Instruction ▸
Render every line of text in the items below as one numbered list, skipping blank lines. Leave the pictures out of your answer.

Raw data: Begin

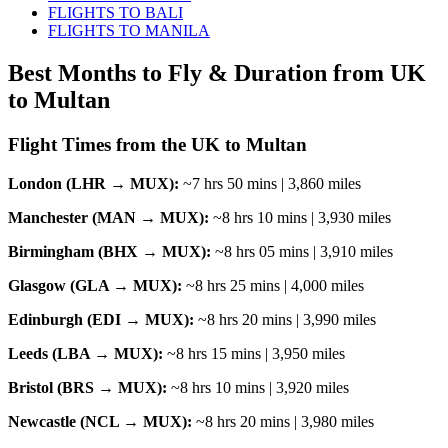
FLIGHTS TO BALI
FLIGHTS TO MANILA
Best Months to Fly & Duration from UK
to Multan
Flight Times from the UK to Multan
London (LHR → MUX):
~7 hrs 50 mins | 3,860 miles
Manchester (MAN → MUX):
~8 hrs 10 mins | 3,930 miles
Birmingham (BHX → MUX):
~8 hrs 05 mins | 3,910 miles
Glasgow (GLA → MUX):
~8 hrs 25 mins | 4,000 miles
Edinburgh (EDI → MUX):
~8 hrs 20 mins | 3,990 miles
Leeds (LBA → MUX):
~8 hrs 15 mins | 3,950 miles
Bristol (BRS → MUX):
~8 hrs 10 mins | 3,920 miles
Newcastle (NCL → MUX):
~8 hrs 20 mins | 3,980 miles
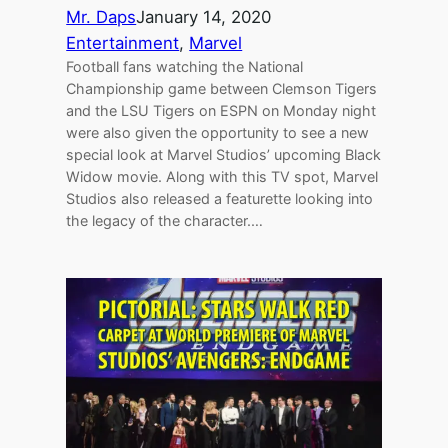
Mr. Daps
January 14, 2020
Entertainment
, 
Marvel
Football fans watching the National
Championship game between Clemson Tigers
and the LSU Tigers on ESPN on Monday night
were also given the opportunity to see a new
special look at Marvel Studios’ upcoming Black
Widow movie. Along with this TV spot, Marvel
Studios also released a featurette looking into
the legacy of the character.…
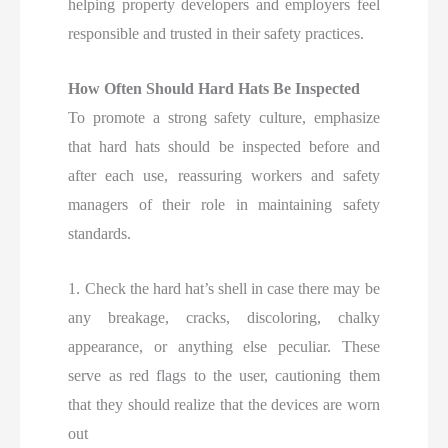
helping property developers and employers feel
responsible and trusted in their safety practices.
How Often Should Hard Hats Be Inspected
To promote a strong safety culture, emphasize
that hard hats should be inspected before and
after each use, reassuring workers and safety
managers of their role in maintaining safety
standards.
1. Check the hard hat’s shell in case there may be
any breakage, cracks, discoloring, chalky
appearance, or anything else peculiar. These
serve as red flags to the user, cautioning them
that they should realize that the devices are worn
out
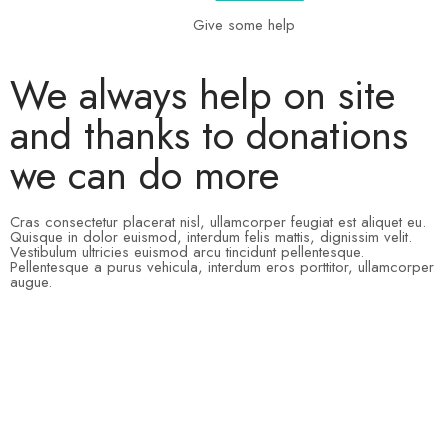
Give some help
We always help on site
and thanks to donations
we can do more
Cras consectetur placerat nisl, ullamcorper feugiat est aliquet eu.
Quisque in dolor euismod, interdum felis mattis, dignissim velit.
Vestibulum ultricies euismod arcu tincidunt pellentesque.
Pellentesque a purus vehicula, interdum eros porttitor, ullamcorper
augue.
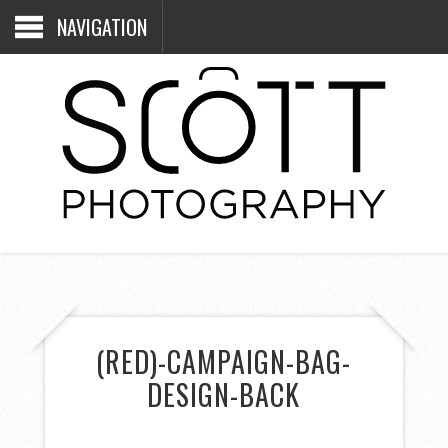
NAVIGATION
(RED)-CAMPAIGN-BAG-
DESIGN-BACK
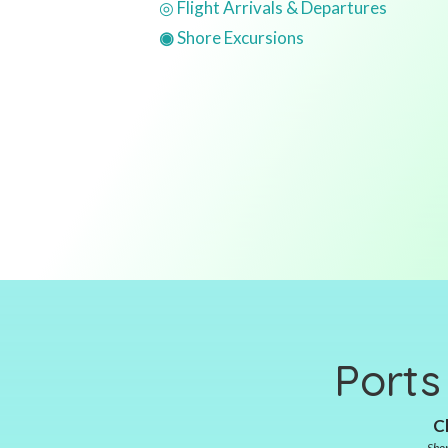
◎ Flight Arrivals & Departures
◉
Shore Excursions
Ports
Cl
Shor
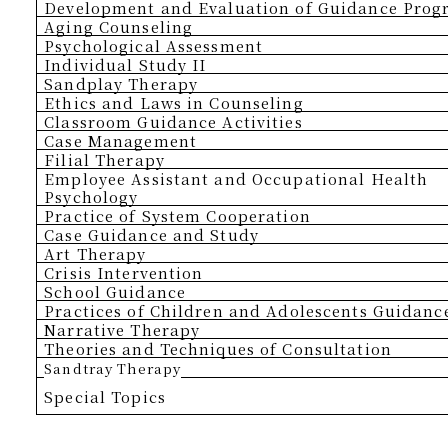
Development and Evaluation of Guidance Pro
Aging Counseling
Psychological Assessment
Individual Study II
Sandplay Therapy
Ethics and Laws in Counseling
Classroom Guidance Activities
Case Management
Filial Therapy
Employee Assistant and Occupational Health
Psychology
Practice of System Cooperation
Case Guidance and Study
Art Therapy
Crisis Intervention
School Guidance
Practices of Children and Adolescents Guidanc
Narrative Therapy
Theories and Techniques of Consultation
Sandtray Therapy
Special Topics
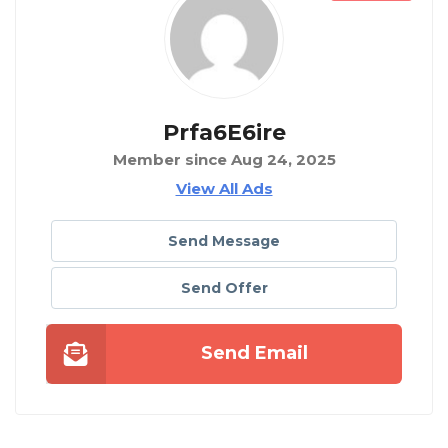
Prfa6E6ire
Member since Aug 24, 2025
View All Ads
Send Message
Send Offer
Send Email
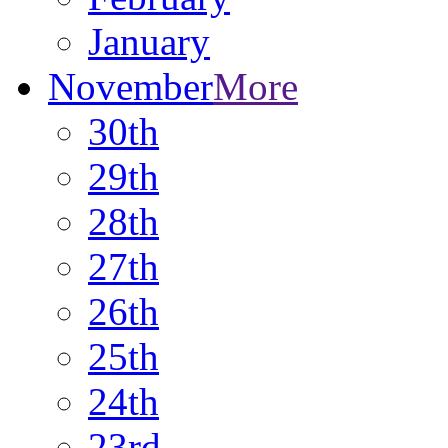
January
November
More
30th
29th
28th
27th
26th
25th
24th
23rd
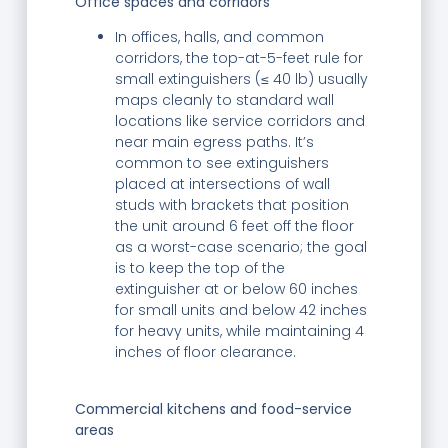
Office spaces and corridors
In offices, halls, and common
corridors, the top-at-5-feet rule for
small extinguishers (≤ 40 lb) usually
maps cleanly to standard wall
locations like service corridors and
near main egress paths. It’s
common to see extinguishers
placed at intersections of wall
studs with brackets that position
the unit around 6 feet off the floor
as a worst-case scenario; the goal
is to keep the top of the
extinguisher at or below 60 inches
for small units and below 42 inches
for heavy units, while maintaining 4
inches of floor clearance.
Commercial kitchens and food-service
areas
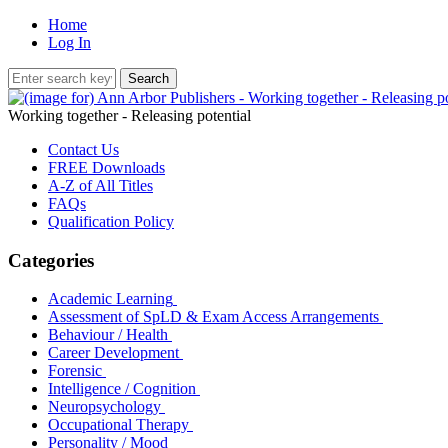
Home
Log In
Working together - Releasing potential
Contact Us
FREE Downloads
A-Z of All Titles
FAQs
Qualification Policy
Categories
Academic Learning
Assessment of SpLD & Exam Access Arrangements
Behaviour / Health
Career Development
Forensic
Intelligence / Cognition
Neuropsychology
Occupational Therapy
Personality / Mood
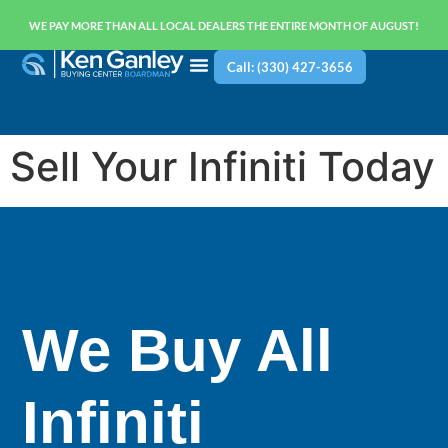
WE PAY MORE THAN ALL LOCAL DEALERS THE ENTIRE MONTH OF AUGUST!
Call: (330) 427-3656
Sell Your Infiniti Today
We Buy All
Infiniti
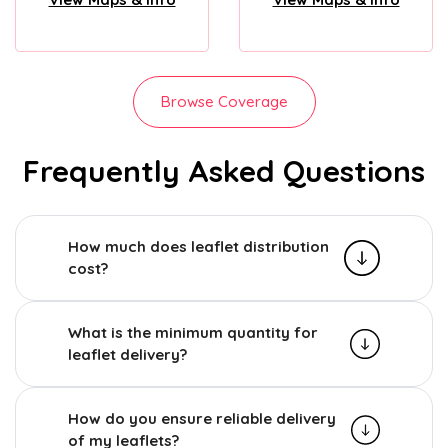
Browse Coverage
Frequently Asked Questions
How much does leaflet distribution
cost?
What is the minimum quantity for
leaflet delivery?
How do you ensure reliable delivery
of my leaflets?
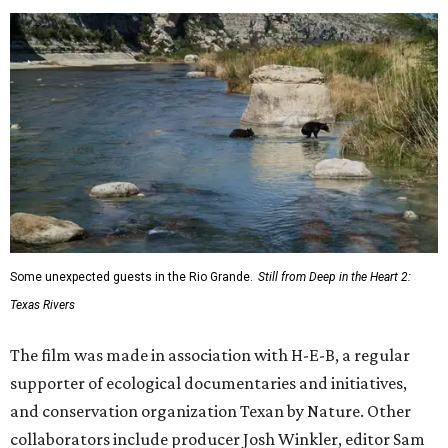
Some unexpected guests in the Rio Grande.
Still from Deep in the Heart 2:
Texas Rivers
The film was made in association with H-E-B, a regular
supporter of ecological documentaries and initiatives,
and conservation organization Texan by Nature. Other
collaborators include producer Josh Winkler, editor Sam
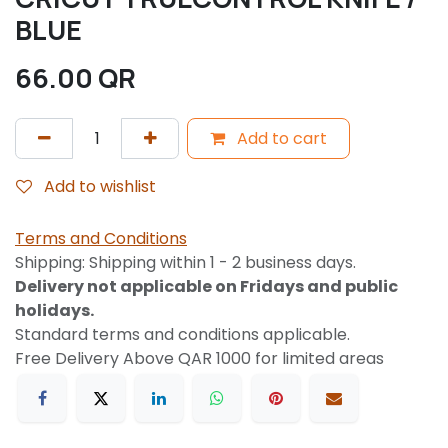
BLUE
66.00
QR
Add to cart
Add to wishlist
Terms and Conditions
Shipping: Shipping within 1 - 2 business days.
Delivery not applicable on Fridays and public
holidays.
Standard terms and conditions applicable.
Free Delivery Above QAR 1000 for limited areas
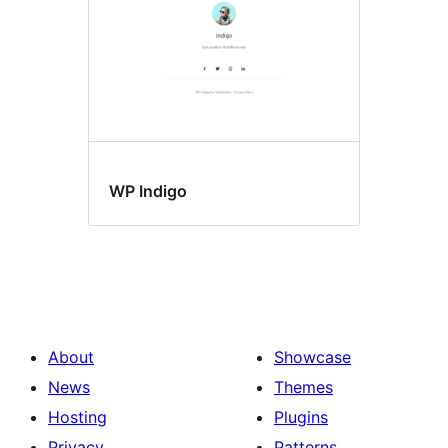
WP Indigo
About
Showcase
News
Themes
Hosting
Plugins
Privacy
Patterns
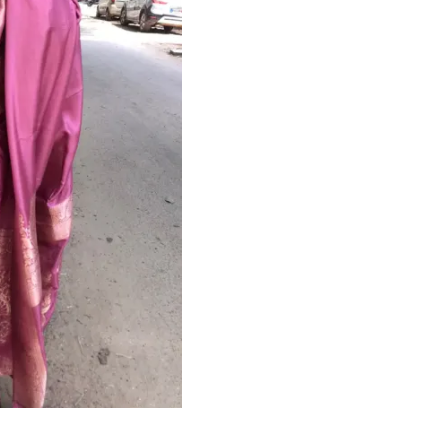
HANDLOOM SILK
FESTIVE
BANARASI SILK
FORMAL WEAR
TIS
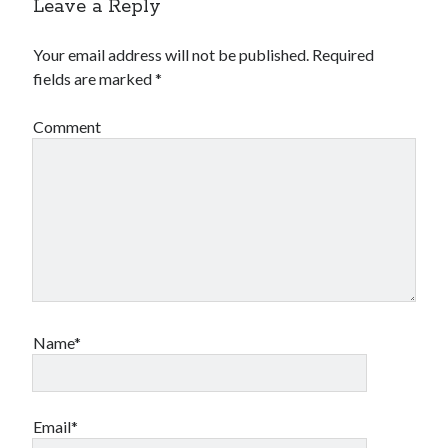
Leave a Reply
Your email address will not be published.
Required
fields are marked
*
Comment
Name*
Email*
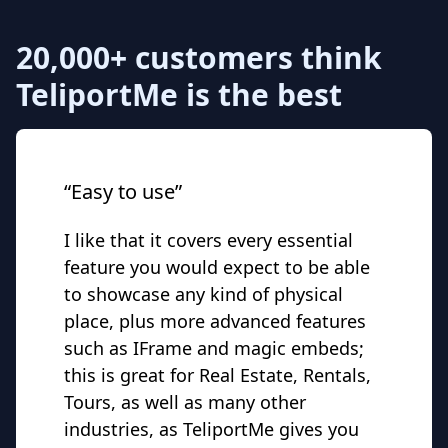
20,000+ customers think
TeliportMe is the best
“Easy to use”
I like that it covers every essential
feature you would expect to be able
to showcase any kind of physical
place, plus more advanced features
such as IFrame and magic embeds;
this is great for Real Estate, Rentals,
Tours, as well as many other
industries, as TeliportMe gives you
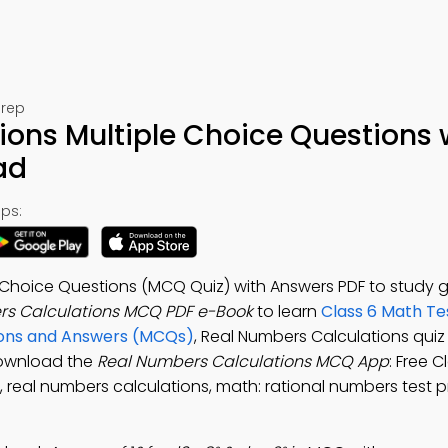
Prep
ons Multiple Choice Questions 
ad
ps:
 Choice Questions (MCQ Quiz) with Answers PDF to study 
rs Calculations MCQ PDF e-Book
to learn
Class 6 Math Te
ions and Answers (MCQs)
, Real Numbers Calculations qui
Download the
Real Numbers Calculations MCQ App
: Free 
, real numbers calculations, math: rational numbers test 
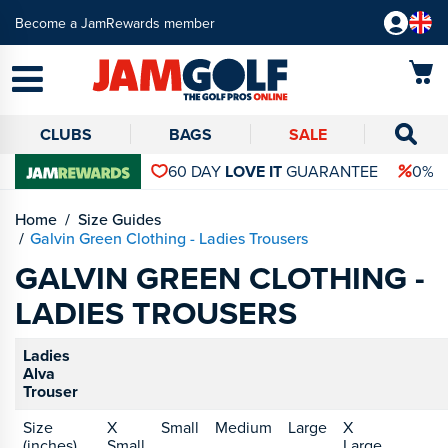
Become a JamRewards member
CLUBS
BAGS
SALE
60 DAY
LOVE IT
GUARANTEE
0% 
Home
Size Guides
Galvin Green Clothing - Ladies Trousers
GALVIN GREEN CLOTHING -
LADIES TROUSERS
Ladies
Alva
Trouser
Size
X
Small
Medium
Large
X
(inches)
Small
Large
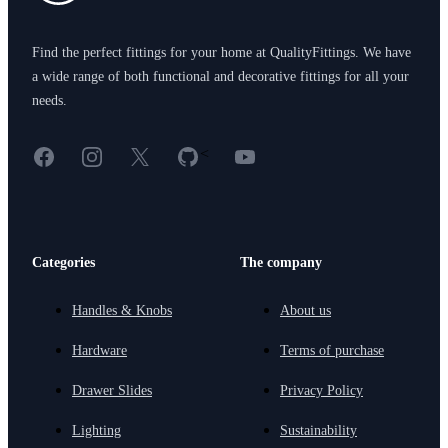
Find the perfect fittings for your home at QualityFittings. We have
a wide range of both functional and decorative fittings for all your
needs.
Facebook
Instagram
X
GitHub
YouTube
<
Categories
The company
Handles & Knobs
About us
Hardware
Terms of purchase
Drawer Slides
Privacy Policy
Lighting
Sustainability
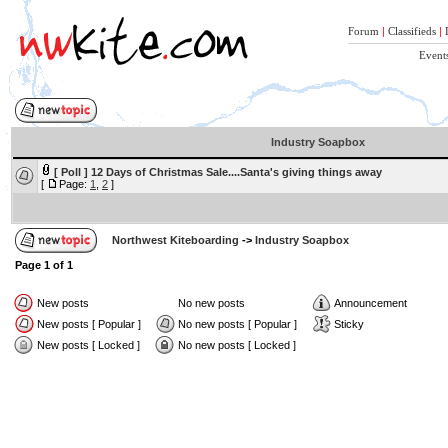
Forum
|
Classifieds
|
Event
Industry Soapbox
[ Poll ]
12 Days of Christmas Sale....Santa's giving things away
[
Page:
1
,
2
]
Northwest Kiteboarding
->
Industry Soapbox
Page
1
of
1
New posts
No new posts
Announcement
New posts [ Popular ]
No new posts [ Popular ]
Sticky
New posts [ Locked ]
No new posts [ Locked ]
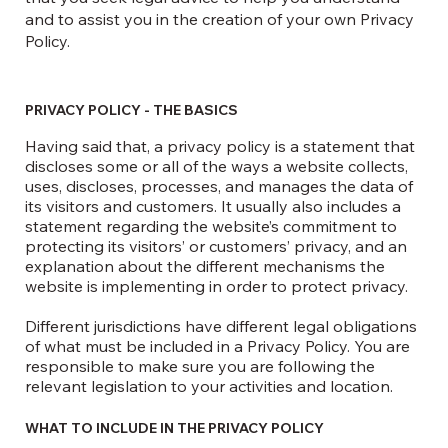
and to assist you in the creation of your own Privacy
Policy.
PRIVACY POLICY - THE BASICS
Having said that, a privacy policy is a statement that
discloses some or all of the ways a website collects,
uses, discloses, processes, and manages the data of
its visitors and customers. It usually also includes a
statement regarding the website’s commitment to
protecting its visitors’ or customers’ privacy, and an
explanation about the different mechanisms the
website is implementing in order to protect privacy.
Different jurisdictions have different legal obligations
of what must be included in a Privacy Policy. You are
responsible to make sure you are following the
relevant legislation to your activities and location.
WHAT TO INCLUDE IN THE PRIVACY POLICY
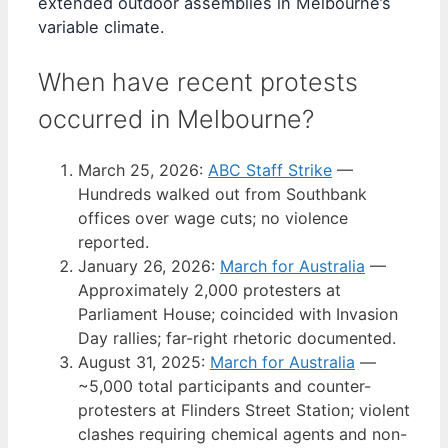
extended outdoor assemblies in Melbourne’s
variable climate.
When have recent protests
occurred in Melbourne?
March 25, 2026
:
ABC Staff Strike
—
Hundreds walked out from Southbank
offices over wage cuts; no violence
reported.
January 26, 2026
:
March for Australia
—
Approximately 2,000 protesters at
Parliament House; coincided with Invasion
Day rallies; far-right rhetoric documented.
August 31, 2025
:
March for Australia
—
~5,000 total participants and counter-
protesters at Flinders Street Station; violent
clashes requiring chemical agents and non-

Raw data: End

Solution to the exercise ▸
1. FLIGHTS TO BALI
2. FLIGHTS TO MANILA
3. Best Months to Fly & Duration from UK
4. to Multan
5. Flight Times from the UK to Multan
6. London (LHR → MUX):
7. ~7 hrs 50 mins | 3,860 miles
8. Manchester (MAN → MUX):
9. ~8 hrs 10 mins | 3,930 miles
10. Birmingham (BHX → MUX):
11. ~8 hrs 05 mins | 3,910 miles
12. Glasgow (GLA → MUX):
13. ~8 hrs 25 mins | 4,000 miles
14. Edinburgh (EDI → MUX):
15. ~8 hrs 20 mins | 3,990 miles
16. Leeds (LBA → MUX):
17. ~8 hrs 15 mins | 3,950 miles
18. Bristol (BRS → MUX):
19. ~8 hrs 10 mins | 3,920 miles
20. Newcastle (NCL → MUX):
21. ~8 hrs 20 mins | 3,980 miles
22. Mr. Daps
23. January 14, 2020
24. Entertainment
25. , 
26. Marvel
27. Football fans watching the National
28. Championship game between Clemson Tigers
29. and the LSU Tigers on ESPN on Monday night
30. were also given the opportunity to see a new
31. special look at Marvel Studios’ upcoming Black
32. Widow movie. Along with this TV spot, Marvel
33. Studios also released a featurette looking into
34. the legacy of the character.…
35. helping property developers and employers feel
36. responsible and trusted in their safety practices.
37. How Often Should Hard Hats Be Inspected
38. To promote a strong safety culture, emphasize
39. that hard hats should be inspected before and
40. after each use, reassuring workers and safety
41. managers of their role in maintaining safety
42. standards.
43. 1. Check the hard hat’s shell in case there may be
44. any breakage, cracks, discoloring, chalky
45. appearance, or anything else peculiar. These
46. serve as red flags to the user, cautioning them
47. that they should realize that the devices are worn
48. out
49. Give some help
50. We always help on site
51. and thanks to donations
52. we can do more
53. Cras consectetur placerat nisl, ullamcorper feugiat est aliquet eu.
54. Quisque in dolor euismod, interdum felis mattis, dignissim velit.
55. Vestibulum ultricies euismod arcu tincidunt pellentesque.
56. Pellentesque a purus vehicula, interdum eros porttitor, ullamcorper
57. augue.
58. NAVIGATION
59. (RED)-CAMPAIGN-BAG-
60. DESIGN-BACK
61. ◎ Flight Arrivals & Departures
62. ◉
63. Shore Excursions
64. Ports
65. Cl
66. Shor
67. Development and Evaluation of Guidance Pro
68. Aging Counseling
69. Psychological Assessment
70. Individual Study II
71. Sandplay Therapy
72. Ethics and Laws in Counseling
73. Classroom Guidance Activities
74. Case Management
75. Filial Therapy
76. Employee Assistant and Occupational Health
77. Psychology
78. Practice of System Cooperation
79. Case Guidance and Study
80. Art Therapy
81. Crisis Intervention
82. School Guidance
83. Practices of Children and Adolescents Guidanc
84. Narrative Therapy
85. Theories and Techniques of Consultation
86. Sandtray Therapy
87. Special Topics
88. Prfa6E6ire
89. Member since Aug 24, 2025
90. View All Ads
91. Send Message
92. Send Offer
93. Send Email
94. January
95. November
96. More
97. 30th
98. 29th
99. 28th
100. 27th
101. 26th
102. 25th
103. 24th
104. 23rd
105. Office spaces and corridors
106. In offices, halls, and common
107. corridors, the top-at-5-feet rule for
108. small extinguishers (≤ 40 lb) usually
109. maps cleanly to standard wall
110. locations like service corridors and
111. near main egress paths. It’s
112. common to see extinguishers
113. placed at intersections of wall
114. studs with brackets that position
115. the unit around 6 feet off the floor
116. as a worst-case scenario; the goal
117. is to keep the top of the
118. extinguisher at or below 60 inches
119. for small units and below 42 inches
120. for heavy units, while maintaining 4
121. inches of floor clearance.
122. Commercial kitchens and food-service
123. areas
124. Home
125. Log In
126. Working together - Releasing potential
127. Contact Us
128. FREE Downloads
129. A-Z of All Titles
130. FAQs
131. Qualification Policy
132. Categories
133. Academic Learning
134. Assessment of SpLD & Exam Access Arrangements
135. Behaviour / Health
136. Career Development
137. Forensic
138. Intelligence / Cognition
139. Neuropsychology
140. Occupational Therapy
141. Personality / Mood
142. WE PAY MORE THAN ALL LOCAL DEALERS THE ENTIRE MONTH OF AUGUST!
143. Call: (330) 427-3656
144. Sell Your Infiniti Today
145. We Buy All
146. Infiniti
147. Browse Coverage
148. Frequently Asked Questions
149. How much does leaflet distribution
150. cost?
151. What is the minimum quantity for
152. leaflet delivery?
153. How do you ensure reliable delivery
154. of my leaflets?
155. Some unexpected guests in the Rio Grande.
156. Still from Deep in the Heart 2:
157. Texas Rivers
158. The film was made in association with H-E-B, a regular
159. supporter of ecological documentaries and initiatives,
160. and conservation organization Texan by Nature. Other
161. collaborators include producer Josh Winkler, editor Sam
162. BLUE
163. 66.00
164. QR
165. Add to cart
166. Add to wishlist
167. Terms and Conditions
168. Shipping: Shipping within 1 - 2 business days.
169. Delivery not applicable on Fridays and public
170. holidays.
171. Standard terms and conditions applicable.
172. Free Delivery Above QAR 1000 for limited areas
173. WP Indigo
174. About
175. Showcase
176. News
177. Themes
178. Hosting
179. Plugins
180. Privacy
181. Patterns
182. HANDLOOM SILK
183. FESTIVE
184. BANARASI SILK
185. FORMAL WEAR
186. TIS
187. Leave a Reply
188. Your email address will not be published.
189. Required
190. fields are marked
191. *
192. Comment
193. Name*
194. Email*
195. 20,000+ customers think
196. TeliportMe is the best
197. “Easy to use”
198. I like that it covers every essential
199. feature you would expect to be able
200. to showcase any kind of physical
201. place, plus more advanced features
202. such as IFrame and magic embeds;
203. this is great for Real Estate, Rentals,
204. Tours, as well as many other
205. industries, as TeliportMe gives you
206. Prep
207. ons Multiple Choice Questions 
208. ad
209. ps:
210.  Choice Questions (MCQ Quiz) with Answers PDF to study 
211. rs Calculations MCQ PDF e-Book
212. to learn
213. Class 6 Math Te
214. ions and Answers (MCQs)
215. , Real Numbers Calculations qui
216. Download the
217. Real Numbers Calculations MCQ App
218. : Free 
219. , real numbers calculations, math: rational numbers test 
220. Become a JamRewards member
221. CLUBS
222. BAGS
223. SALE
224. 60 DAY
225. LOVE IT
226. GUARANTEE
227. 0% 
228. Home
229. Size Guides
230. Galvin Green Clothing - Ladies Trousers
231. GALVIN GREEN CLOTHING -
232. LADIES TROUSERS
233. Ladies
234. Alva
235. Trouser
236. Size
237. X
238. Small
239. Medium
240. Large
241. X
242. (inches)
243. Small
244. Large
245. Find the perfect fittings for your home at QualityFittings. We have
246. a wide range of both functional and decorative fittings for all your
247. needs.
248. Facebook
249. Instagram
250. X
251. GitHub
252. YouTube
253. <
254. Categories
255. The company
256. Handles & Knobs
257. About us
258. Hardware
259. Terms of purchase
260. Drawer Slides
261. Privacy Policy
262. Lighting
263. Sustainability
264. Forum
265. |
266. Classifieds
267. |
268. Event
269. Industry Soapbox
270. [ Poll ]
271. 12 Days of Christmas Sale....Santa's giving things away
272. [
273. Page:
274. 1
275. ,
276. 2
277. ]
278. Northwest Kiteboarding
279. ->
280. Industry Soapbox
281. Page
282. 1
283. of
284. 1
285. New posts
286. No new posts
287. Announcement
288. New posts [ Popular ]
289. No new posts [ Popular ]
290. Sticky
291. New posts [ Locked ]
292. No new posts [ Locked ]
293. and to assist you in the creation of your own Privacy
294. Policy.
295. PRIVACY POLICY - THE BASICS
296. Having said that, a privacy policy is a statement that
297. discloses some or all of the ways a website collects,
298. uses, discloses, processes, and manages the data of
299. its visitors and customers. It usually also includes a
300. statement regarding the website’s commitment to
301. protecting its visitors’ or customers’ privacy, and an
302. explanation about the different mechanisms the
303. website is implementing in order to protect privacy.
304. Different jurisdictions have different legal obligations
305. of what must be included in a Privacy Policy. You are
306. responsible to make sure you are following the
307. relevant legislation to your activities and location.
308. WHAT TO INCLUDE IN THE PRIVACY POLICY
309. extended outdoor assemblies in Melbourne’s
310. variable climate.
311. When have recent protests
312. occurred in Melbourne?
313. March 25, 2026
314. :
315. ABC Staff Strike
316. —
317. Hundreds walked out from Southbank
318. offices over wage cuts; no violence
319. reported.
320. January 26, 2026
321. :
322. March for Australia
323. —
324. Approximately 2,000 protesters at
325. Parliament House; coincided with Invasion
326. Day rallies; far-right rhetoric documented.
327. August 31, 2025
328. :
329. March for Australia
330. —
331. ~5,000 total participants and counter-
332. protesters at Flinders Street Station; violent
333. clashes requiring chemical agents and non-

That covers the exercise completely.